Revisiting the Malaspina Expedition: Cultural Contacts and Contexts contains 4 essays (plus preface) about the Malaspina Expedition in the South Pacific, including its brief presence in New Zealand.
James Braund, in his essay More Famous for their Misfortunes than for their Scientific Discoveries? Malaspina’s Scientists and their Contribution to his Expedition writes:
"The only landing that actually did take place in the course of Malaspina’s visit to New Zealand was extremely short –no more than several hours– and was undertaken by just a handful of men in the Descubierta’s armed pinnace under the command of the junior officer Felipe Bauzá." (Page 70)

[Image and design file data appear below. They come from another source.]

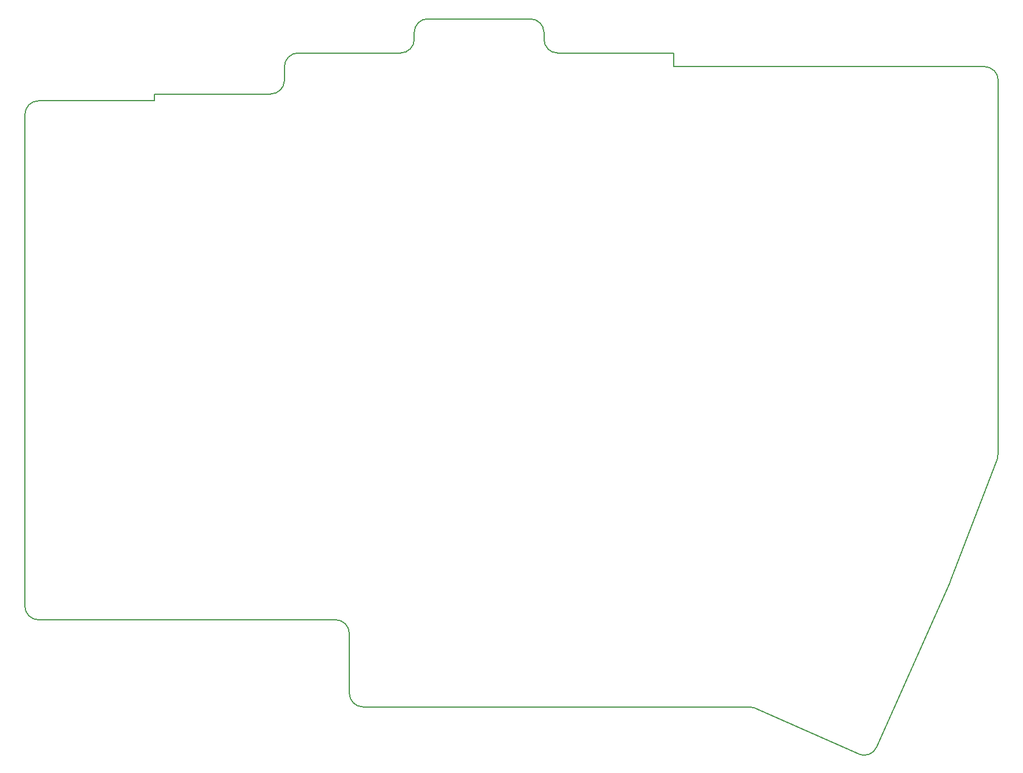
<source format=gbr>
%TF.GenerationSoftware,KiCad,Pcbnew,8.0.5*%
%TF.CreationDate,2024-11-30T23:52:13+01:00*%
%TF.ProjectId,left_finished,6c656674-5f66-4696-9e69-736865642e6b,v1.0.0*%
%TF.SameCoordinates,Original*%
%TF.FileFunction,Profile,NP*%
%FSLAX46Y46*%
G04 Gerber Fmt 4.6, Leading zero omitted, Abs format (unit mm)*
G04 Created by KiCad (PCBNEW 8.0.5) date 2024-11-30 23:52:13*
%MOMM*%
%LPD*%
G01*
G04 APERTURE LIST*
%TA.AperFunction,Profile*%
%ADD10C,0.150000*%
%TD*%
G04 APERTURE END LIST*
D10*
X184000000Y-179500000D02*
G75*
G02*
X186000000Y-181500000I0J-2000000D01*
G01*
X273952311Y-173996215D02*
X263196158Y-198154930D01*
X157500000Y-103500000D02*
X157500000Y-102500000D01*
X157500000Y-102500000D02*
X174500000Y-102500000D01*
X138500000Y-177500000D02*
X138500000Y-105500000D01*
X140500000Y-103500000D02*
X157500000Y-103500000D01*
X260555594Y-199168548D02*
X245413616Y-192426905D01*
X233500000Y-96500000D02*
X233500000Y-98500000D01*
X244600279Y-192253996D02*
G75*
G02*
X245413609Y-192426921I-179J-2000004D01*
G01*
X178500000Y-96500000D02*
X193500000Y-96500000D01*
X280869033Y-155843872D02*
X273994253Y-173894581D01*
X212500000Y-91500000D02*
G75*
G02*
X214500000Y-93500000I0J-2000000D01*
G01*
X214500000Y-93500000D02*
X214500000Y-94500000D01*
X195500000Y-94500000D02*
G75*
G02*
X193500000Y-96500000I-2000000J0D01*
G01*
X195500000Y-93500000D02*
G75*
G02*
X197500000Y-91500000I2000000J0D01*
G01*
X176500000Y-100500000D02*
X176500000Y-98500000D01*
X279000000Y-98500000D02*
G75*
G02*
X281000000Y-100500000I0J-2000000D01*
G01*
X195500000Y-94500000D02*
X195500000Y-93500000D01*
X281000000Y-155132033D02*
G75*
G02*
X280869022Y-155843868I-2000000J33D01*
G01*
X273994253Y-173894581D02*
G75*
G02*
X273952308Y-173996214I-1870453J712481D01*
G01*
X184000000Y-179500000D02*
X140500000Y-179500000D01*
X233500000Y-98500000D02*
X279000000Y-98500000D01*
X281000000Y-100500000D02*
X281000000Y-155132033D01*
X187999864Y-192250136D02*
G75*
G02*
X185999964Y-190250136I136J2000036D01*
G01*
X216500000Y-96500000D02*
X233500000Y-96500000D01*
X176500000Y-100500000D02*
G75*
G02*
X174500000Y-102500000I-2000000J0D01*
G01*
X176500000Y-98500000D02*
G75*
G02*
X178500000Y-96500000I2000000J0D01*
G01*
X186000000Y-190250136D02*
X186000000Y-181500000D01*
X197500000Y-91500000D02*
X212500000Y-91500000D01*
X140500000Y-179500000D02*
G75*
G02*
X138500000Y-177500000I0J2000000D01*
G01*
X216500000Y-96500000D02*
G75*
G02*
X214500000Y-94500000I0J2000000D01*
G01*
X263196158Y-198154930D02*
G75*
G02*
X260555603Y-199168528I-1827058J813430D01*
G01*
X138500000Y-105500000D02*
G75*
G02*
X140500000Y-103500000I2000000J0D01*
G01*
X244600279Y-192253996D02*
X187999864Y-192250136D01*
M02*

</source>
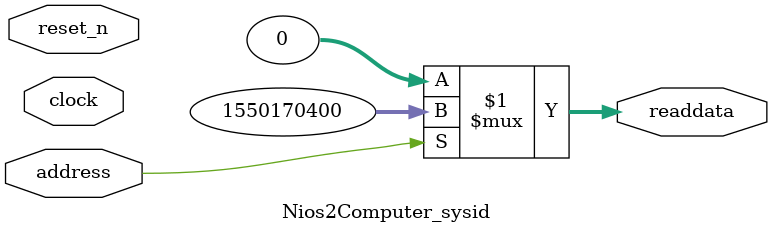
<source format=v>



// synthesis translate_off
`timescale 1ns / 1ps
// synthesis translate_on

// turn off superfluous verilog processor warnings 
// altera message_level Level1 
// altera message_off 10034 10035 10036 10037 10230 10240 10030 

module Nios2Computer_sysid (
               // inputs:
                address,
                clock,
                reset_n,

               // outputs:
                readdata
             )
;

  output  [ 31: 0] readdata;
  input            address;
  input            clock;
  input            reset_n;

  wire    [ 31: 0] readdata;
  //control_slave, which is an e_avalon_slave
  assign readdata = address ? 1550170400 : 0;

endmodule



</source>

In her essay Not a Trace, however Remote, of Inhabitants: Malaspina’s Visit to Doubtful Sound, New Zealand, 25 February 1793. Anne Salmond confirms that The Malaspina Expedition meet no humans in New Zealand, but Bauzá noted on the Island that now takes his name, Bauzá island, “a plague of Mosquitoes whose bites drew a quantity of blood” – the notorious Fiordland sandfly.
Despite his short time on the New Zealand shores Malaspina is one of the explorers after whom mountains were named in the Southern Alps: Mt Malaspina (3,042m), and there is also Malaspina Reach of Doubtful Sound in Fiordland with his name.